赤野井プロジェクトの成立

秋山道雄

環境計画学科社会計画専攻

環境政治経済大講座

1.研究と教育をつなぐ

 環境科学部で地域社会との連携というと、具体例の一つにフィールドワークがあがってくる。ここでは、私が現在担当しているフィールドワークでの経験を通して、この主題を考えてみたい。

 環境フィールドワークIIで、赤野井湾集水域を対象として、「環境負荷の少ない地域づくり」というテーマのもとにFWを始めたのは、1997年4月のことである。当時は、大学創設の3年目、FWIIの実行は2年目を迎えた時期に当たっていた。

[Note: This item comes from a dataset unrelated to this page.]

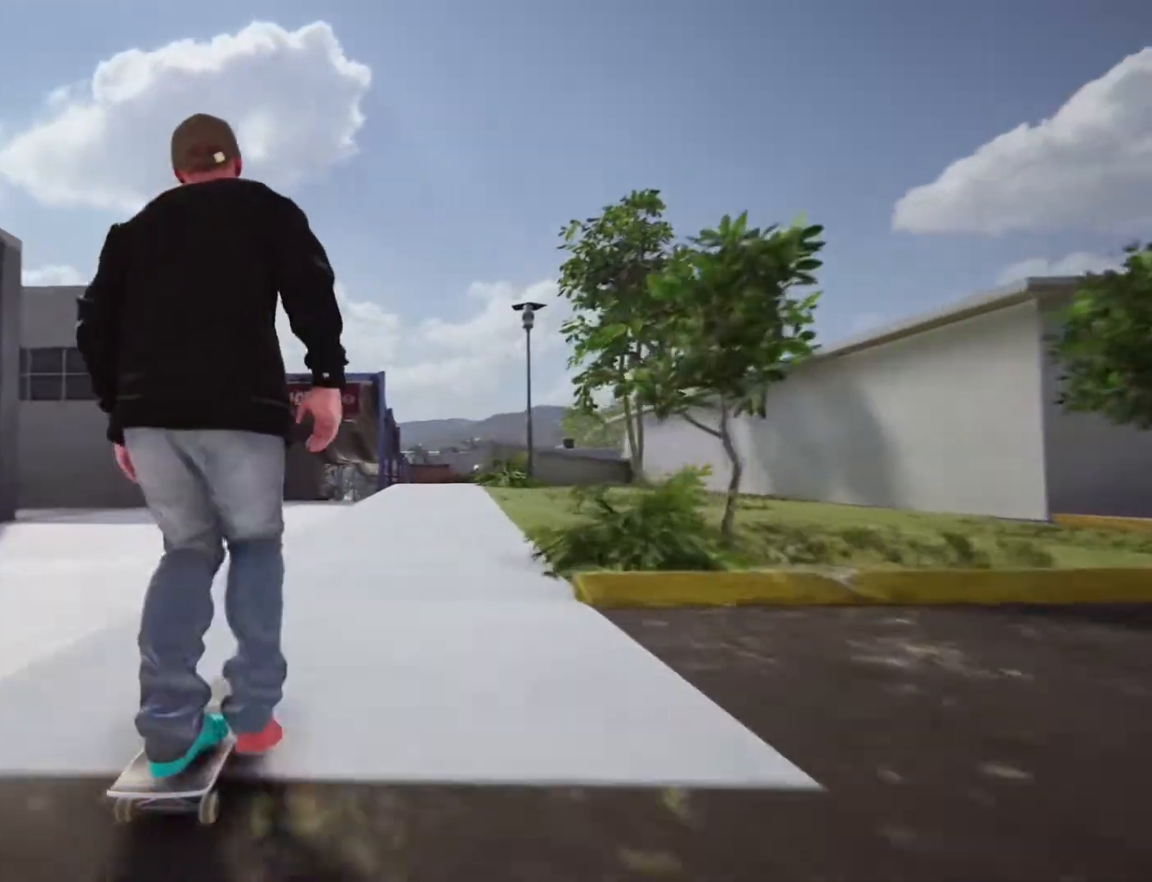
{"dt_ms": 500, "buttons": [], "left_stick": "center", "right_stick": "center", "events": [[17, "left_stick", "right"], [133, "CROSS", "up"], [167, "left_stick", "center"]]}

 こうした対象に、こうしたテーマでアプローチする背景は、前年に芽生えていた。1996年に、県のエコライフ推進課が事務局となって、「豊穣の郷・碧い琵琶湖創造作戦」が構想された。これは、1996年4月から2001年3月までの5年間で、関係者が赤野井湾およびその集水域の現状を調査して問題点を把握し、改善策や生活のあり方などを提言するのを目的としていた。それを実行する主体として編成されたのが、「豊穣の郷・赤野井湾流域協議会」であった。

 協議会は、1996年9月に設立された。この時、当時の日高学長が顧問に就任されたのが機縁で、県立大学でも関わることはできないかという模索があり、その結果、FWIIの一つとして立ち上げることになったのが発端である。この協議会は、関係地域の住民、自治会、各種関係団体、企業等をもって構成すると規約に謳っているが、主体は関係地域の住民であった。その後の5年間におけるこの協議会の活動について、ここでは詳述しないが、当初の構想をこえた活発な活動となっていった。会員が中心となって、水質、生物、土地利用等の調査が進み、その成果は2冊の冊子にまとめられている。

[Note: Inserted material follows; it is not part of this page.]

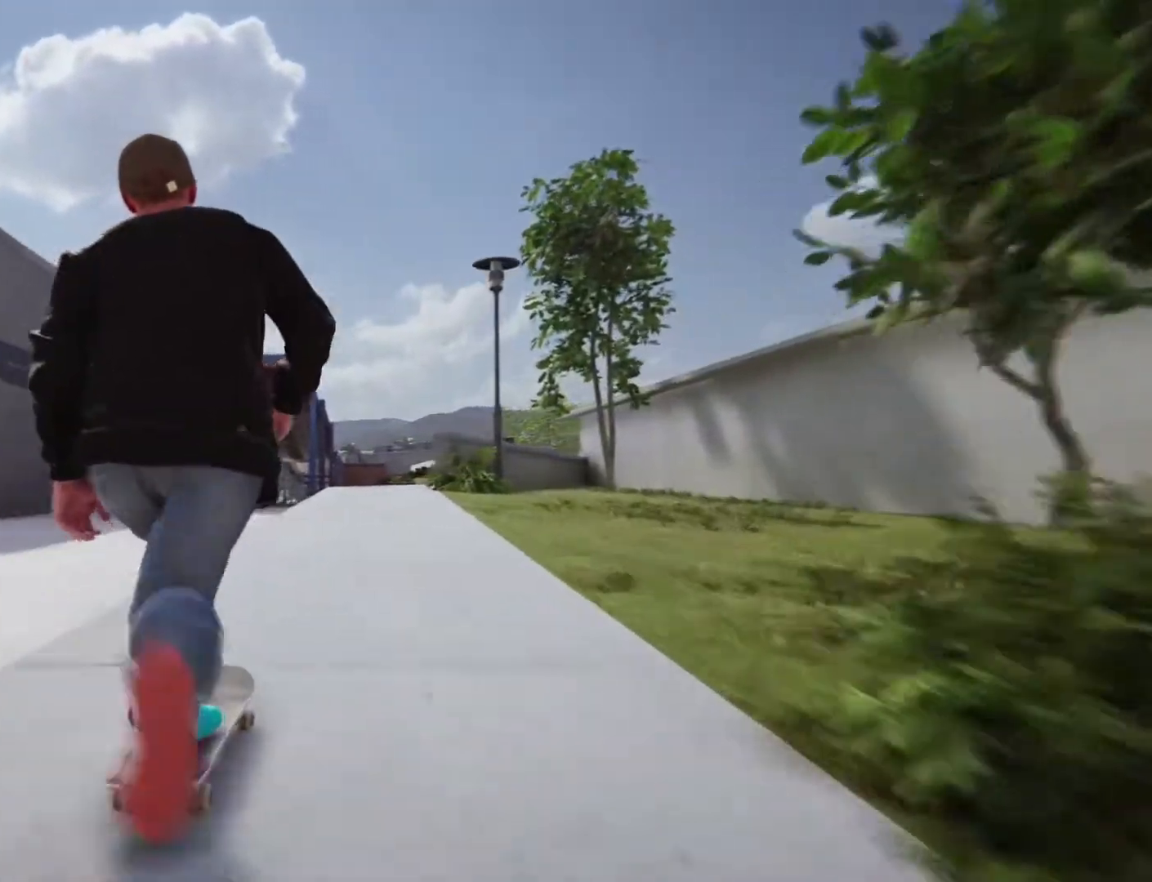
{"dt_ms": 500, "buttons": [], "left_stick": "center", "right_stick": "center", "events": [[33, "left_stick", "right"], [83, "left_stick", "center"]]}
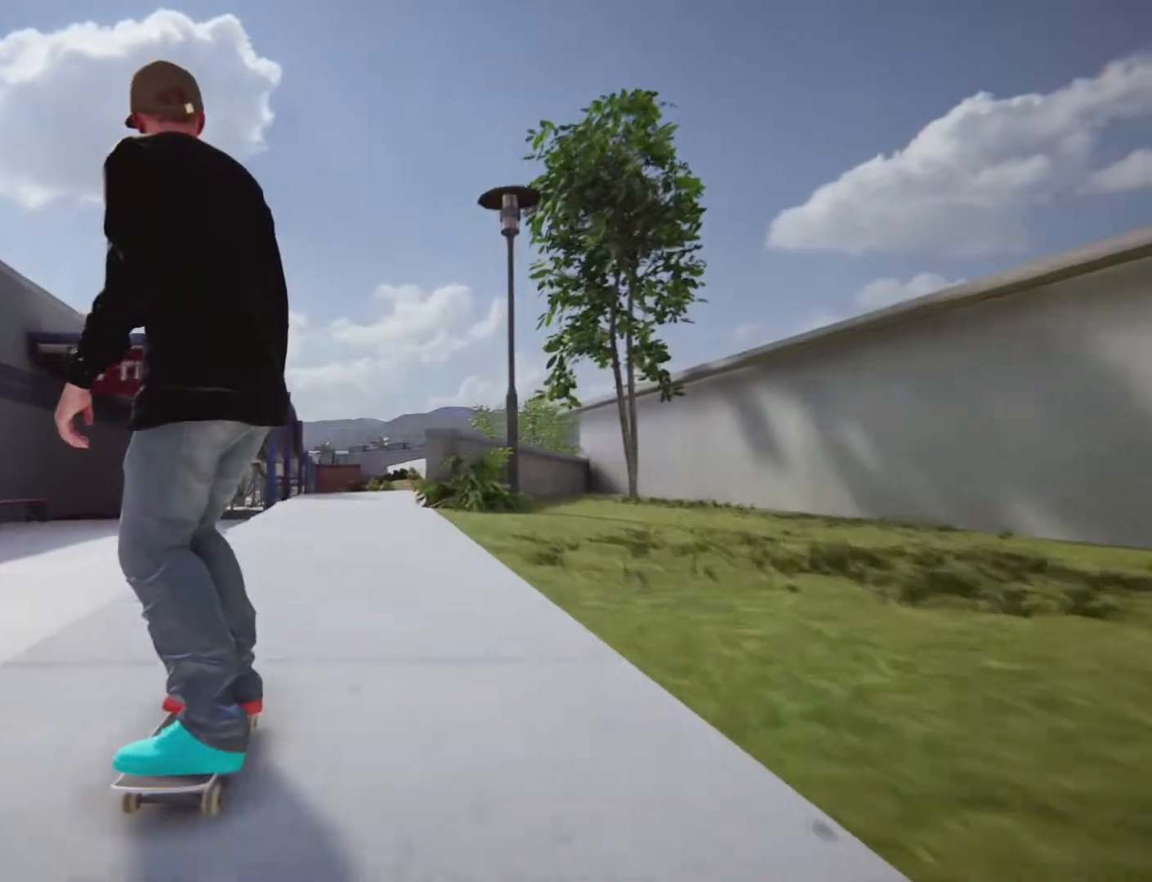
{"dt_ms": 500, "buttons": [], "left_stick": "center", "right_stick": "center", "events": []}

 FWIIでは、坂本充(環境生態)、林昭男(建築デザイン)、金木亮一(生物資源)、迫田正美(建築デザイン)、轟慎一(建築デザイン)という5名の方々と私(社会計画)で、Bチーム(環境負荷の少ない地域づくり)を編成した。4学科・専攻を横断的に結んだチームを編成できて、環境科学部の特性を生かすことが可能となった。また、3回生に対しては、後期にFWIIIを実施しているが、1997年度後期のFWIIIでも同じテーマ、同じメンバーでチームを編成し、フィールドワークを継続していくことにした。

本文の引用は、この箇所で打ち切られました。